Refine also lets you do something called clustering.
– change slide –
This is my personal favorite part!
Here’s a little bigger view…
Liz will go into more detail during the demo, but basically, Refine groups data according to a number of factors that you can adjust that it thinks is similar so that you can review, modify and batch edit. Faceting and clustering are by far the two functions I tend to use most in Refine.
A little background: In conversation, you’ll probably hear all three of these names for this tool. Nobody calls it Freebase Gridworks any more, but the other three are all common. Google originally developed Refine, but then abandoned the project & it became open source, hence the name OpenRefine. Lots of folks – myself included – take the lazy approach and just call it Refine.
There are a number of tools out there that can help you manipulate data sets in a variety of ways. How do you know which is right for you? First, ask yourself some questions about your data.
Here’s a matrix that can help guide your tool selection.
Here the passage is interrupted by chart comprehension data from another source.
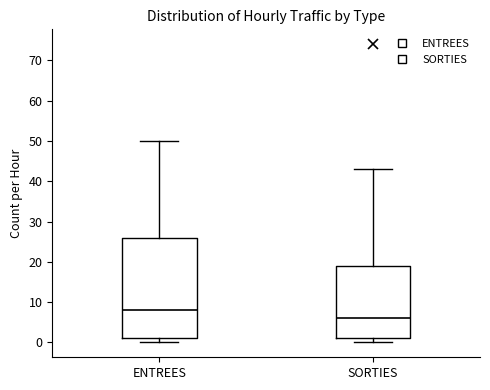

Which box's median line is the lowest?

SORTIES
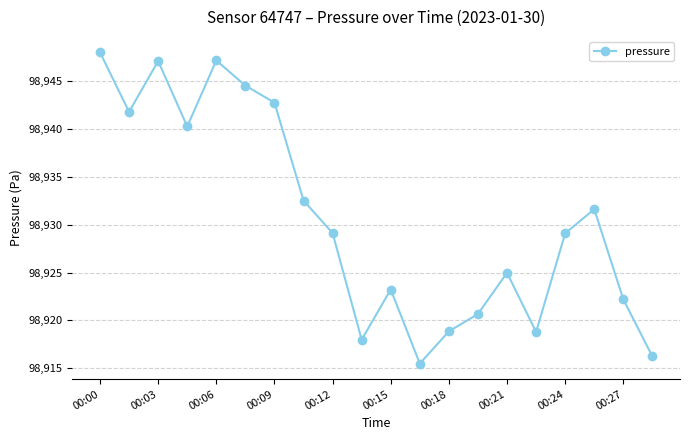

What is the value of the 4th point from the left?

98940.3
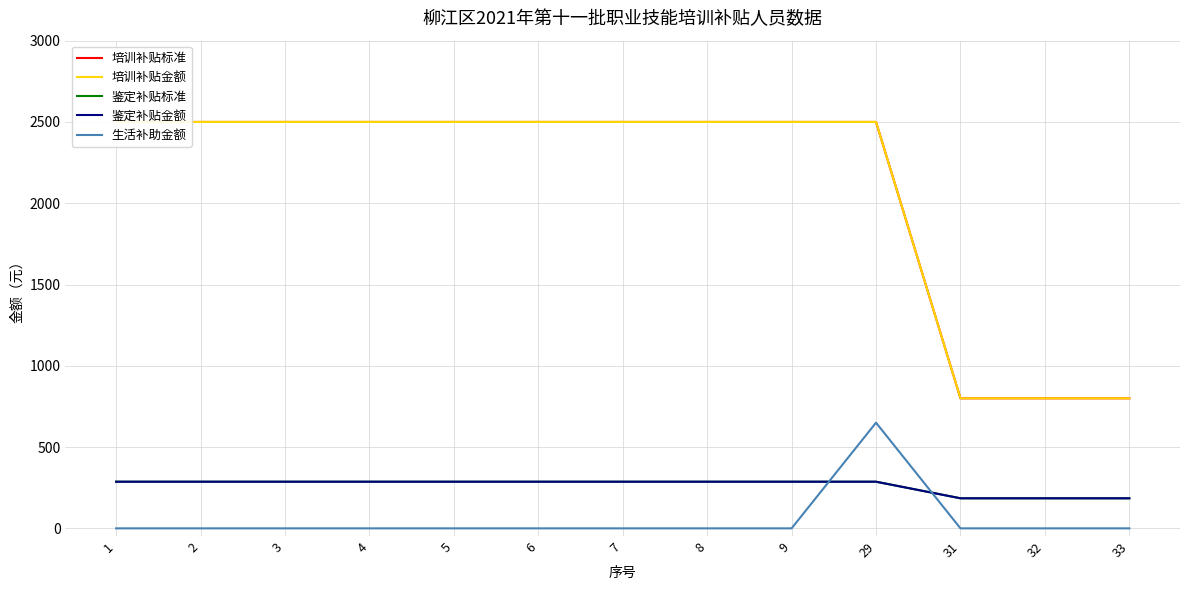

True or false: 鉴定补贴标准 has more than 0 interior local peaks.

False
It’s not comprehensive, there are more tools out there for sure (and all these tools do more than the brief description above would imply – for example Google Fusion Tables can be used to geocode location information and automatically generate maps, stuff like that), but these are the most common tools and this gives you an idea of what to expect from each of them…
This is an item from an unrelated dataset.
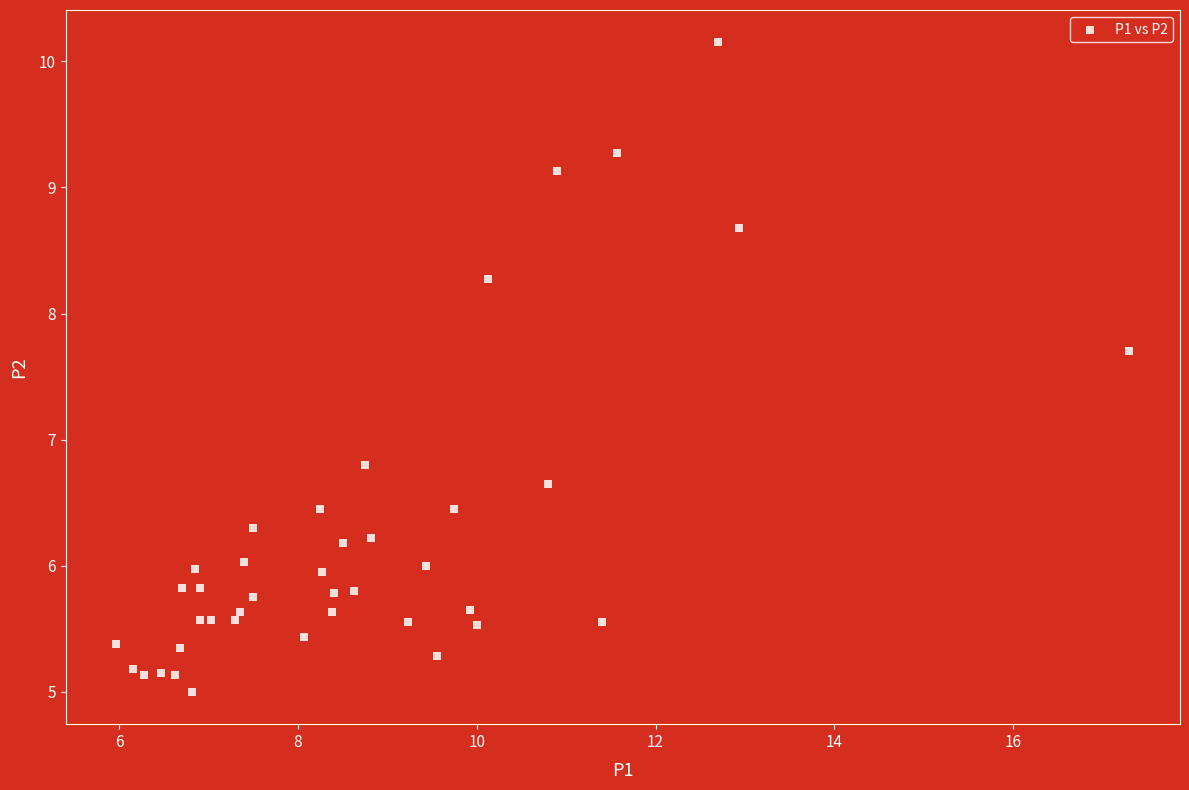

What is the range of X values (max minus min)?

11.3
Ok, now I’m going to attempt to hand over the presentation to Liz, a couple hundred miles to my East.
Ok, so now that you’re all excited about what you can do with Refine, I’m going to quickly run thorough some of the more advanced functions. By using regular expressions, which I’ve seen described as “wildcards on steroids”, you can more finely filter an manipulate your data.
Using those same regular expressions, Refine helps you use GREL, the Open Refine Expression Language, to perform transformations on your data.
Using various community-developed extensions which you can easily select and install, you can retrieve data from online sources such as VIAF, and you can match data to external sources such as Dbpedia.
Thanks for tuning in y’all! We hope this was helpful and we welcome any questions or feedback y’all might have!